Le soin et le lieu permettent de se ré-amarrer à soi, à sa terre intérieure. A la Ferme du Vent, il n’existe pas de protocole pour vivre l’expérience. J’aime trop la liberté, c’est pourquoi je veux donner la chance à chacun de grandir lui-même. Je ne veux pas être dans le rôle du sachant. J’instaure un dialogue avec le patient, avec ses pieds. C’est dans cet espace que l’on fabrique ensemble que le soin opère. En travaillant sur les pieds, j’aide la personne à faire circuler la vie en elle. Les personnes repartent plus riches qu’elles n’étaient, plus riches d’une part d’elles-mêmes. Elles reconnectent avec leur profondeur, leur âme.
Le lieu est juste, et tout le monde, les humains comme les choses, se mettent au diapason.
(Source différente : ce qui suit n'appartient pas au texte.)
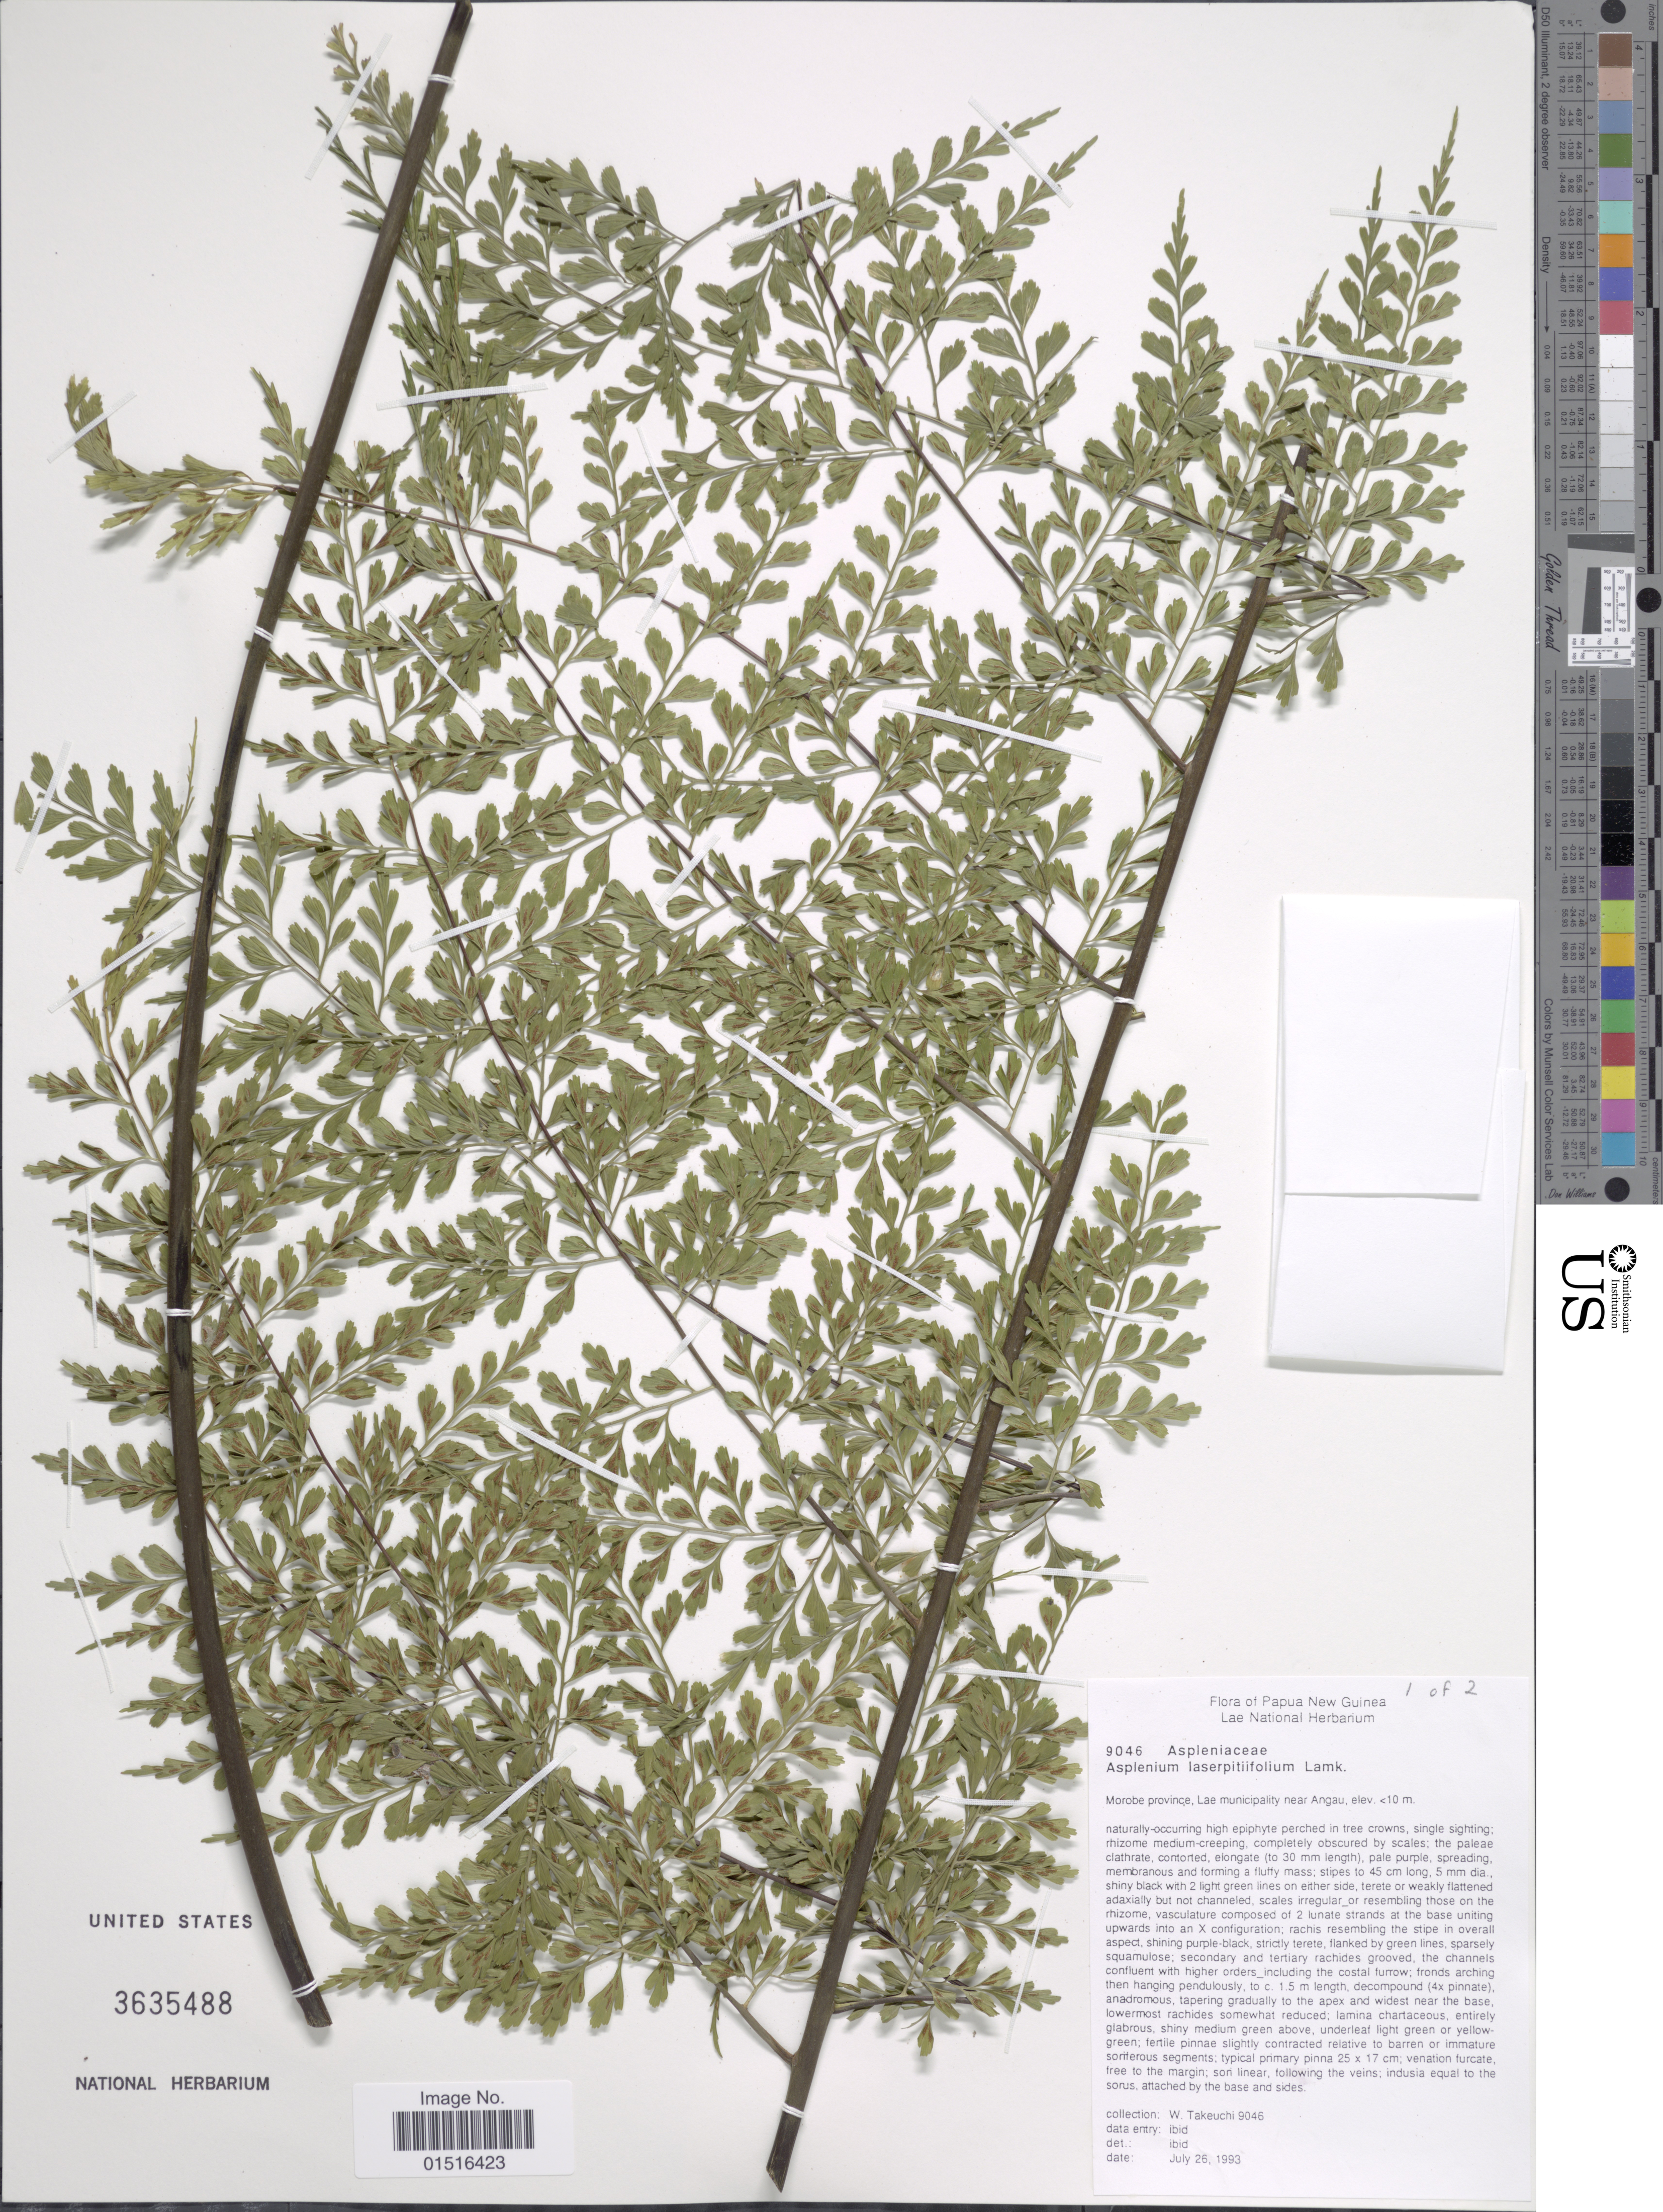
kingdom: Plantae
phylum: Tracheophyta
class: Polypodiopsida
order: Polypodiales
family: Aspleniaceae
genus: Asplenium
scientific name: Asplenium laserpitiifolium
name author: Lam.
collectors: W. Takeuchi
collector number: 9046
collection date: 1993-07-26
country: Papua New Guinea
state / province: Morobe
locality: Morobe Province, Lae municipality near Angau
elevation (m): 10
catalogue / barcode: US 3635488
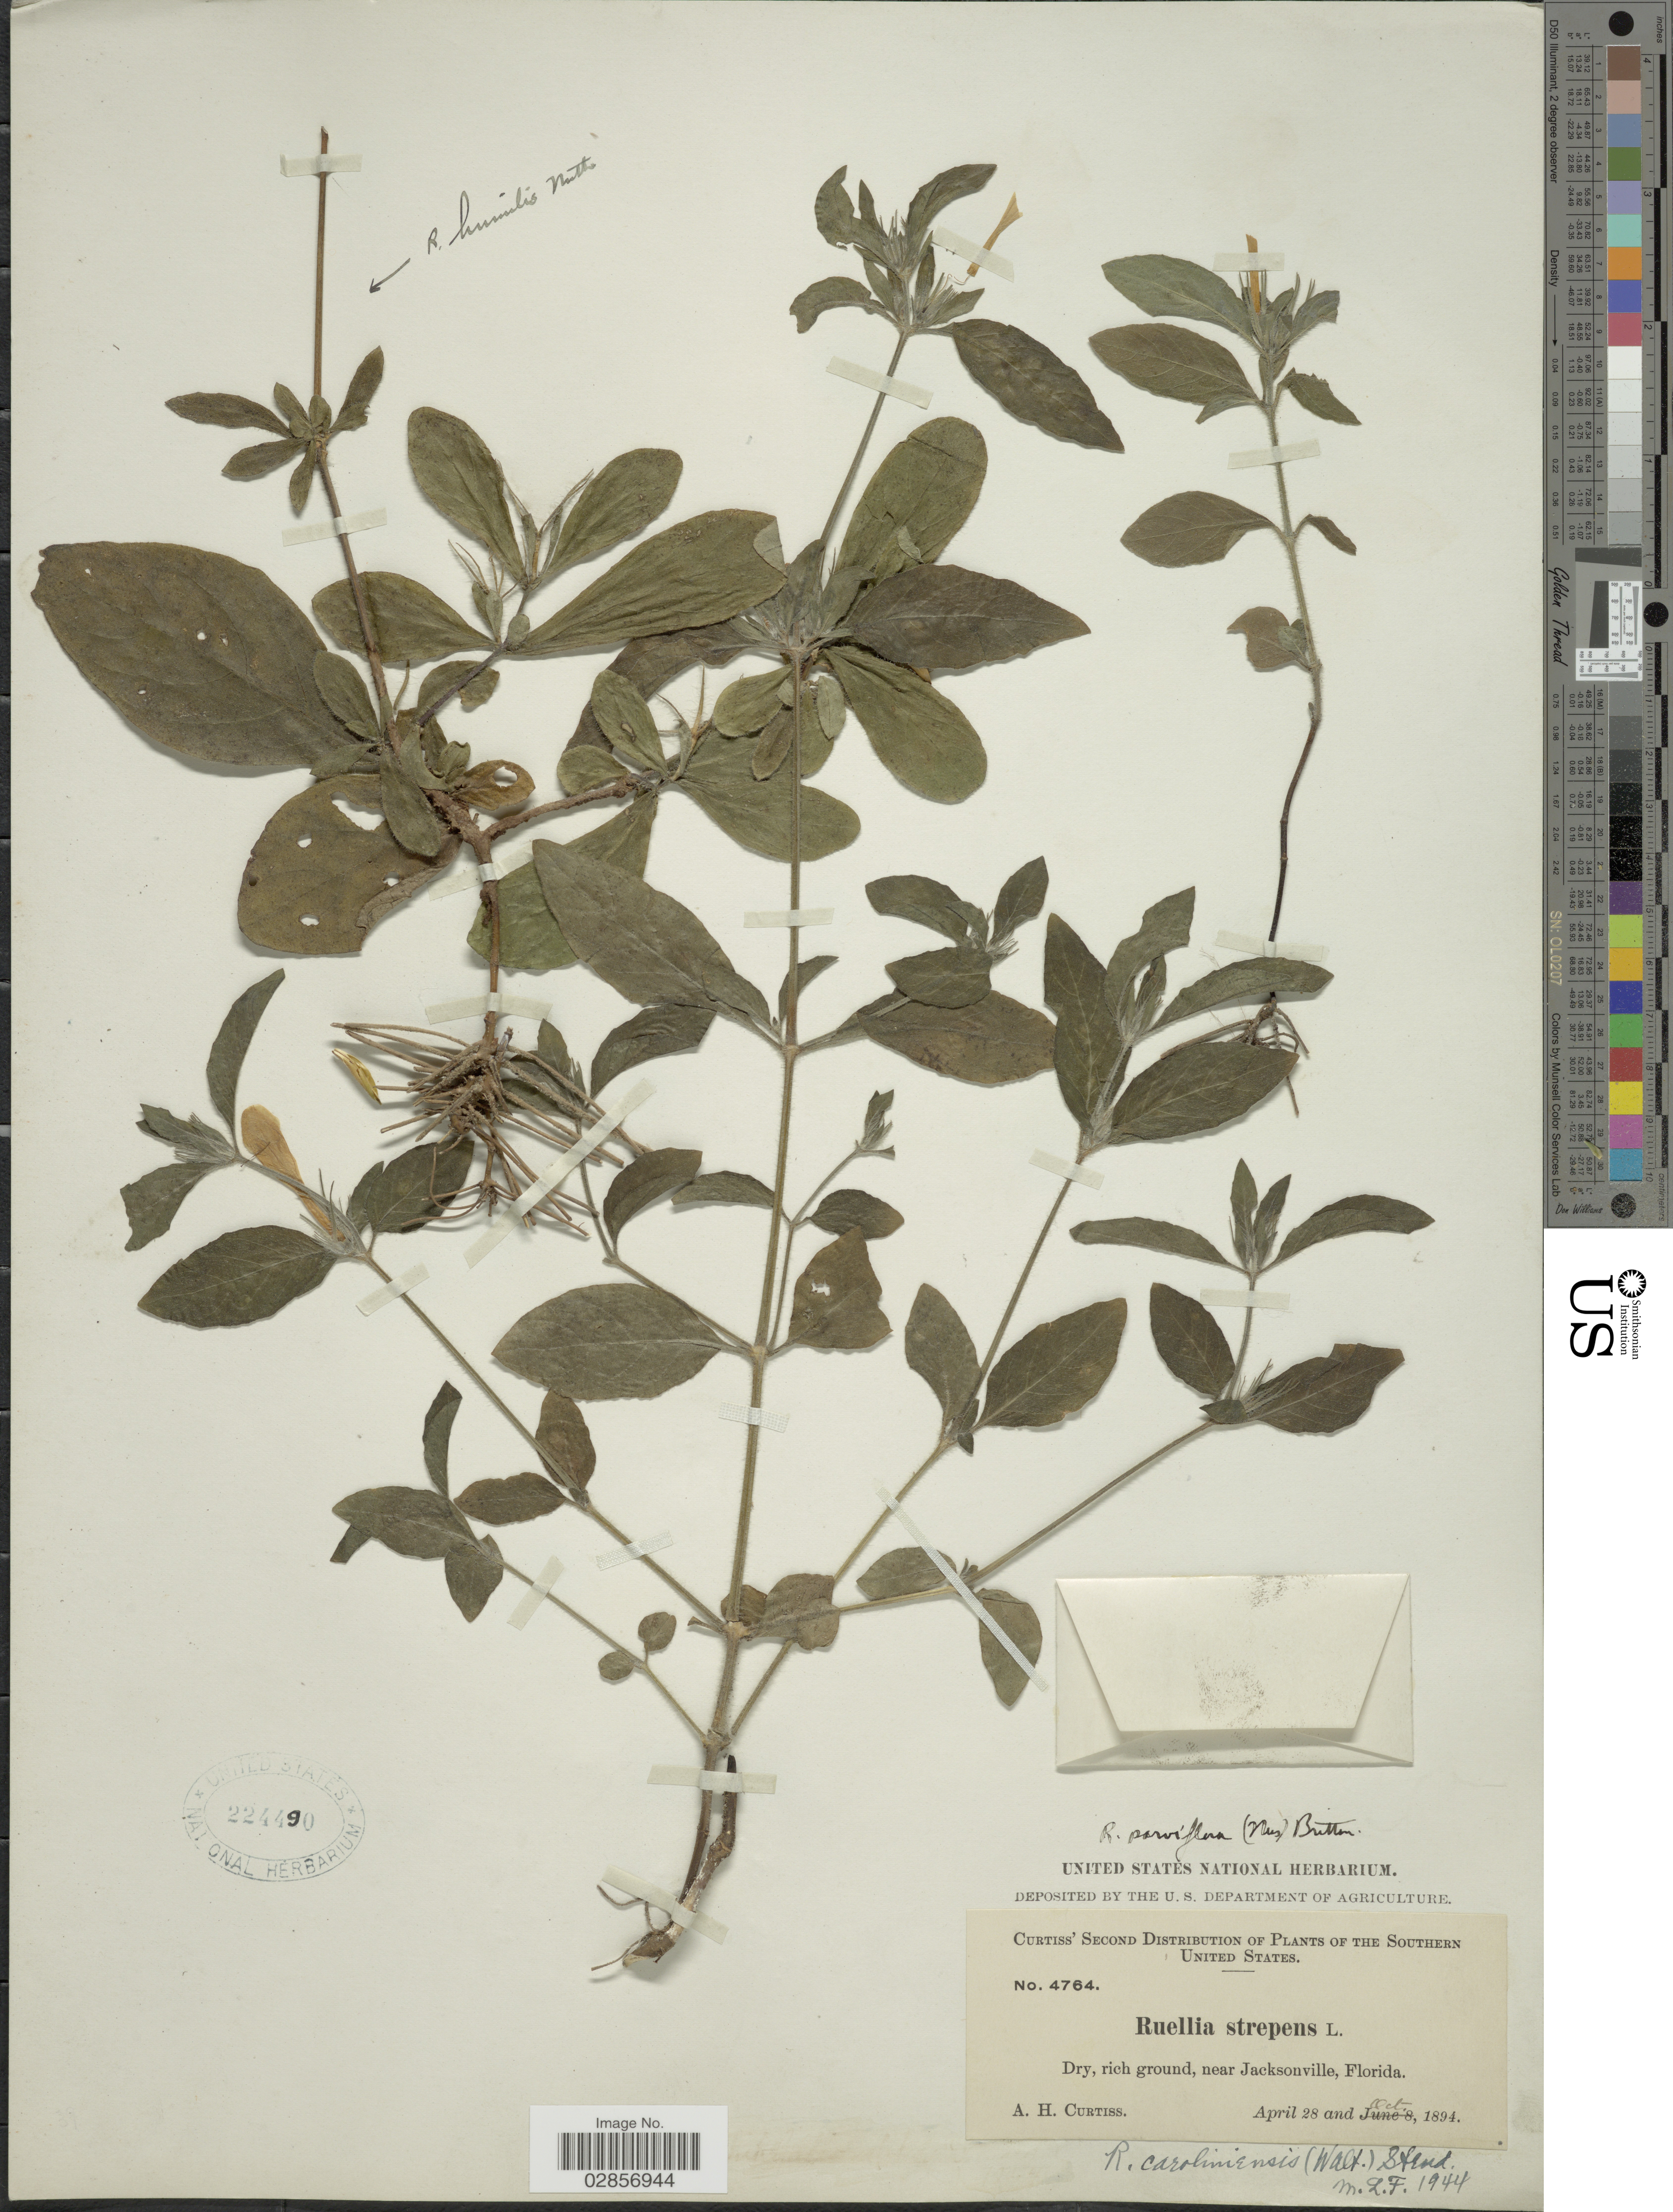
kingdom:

Les personnes reviennent. La Ferme du Vent n’est pas un lieu de passage, mais un lieu de ressourcement.
Quelques mois se sont écoulés depuis la parution de ton livre « L’Homme est un arbre qui marche ». Peux-tu nous raconter la manière dont tu perçois ce livre aujourd’hui ?
Le livre a été un moyen pour moi d’asseoir mon travail ; c’est un outil qui pose ce que je fais et pourquoi je le fais ici. L’enjeu du livre a été de mettre des mots sur ce que mes mains font. Cela a été un retour sur tout ce que j’avais investi au cours de ma vie. J’ai théorisé ma pratique de thérapeute. Après avoir appris, je peux à présent transmettre et le livre constitue cette étape de transmission.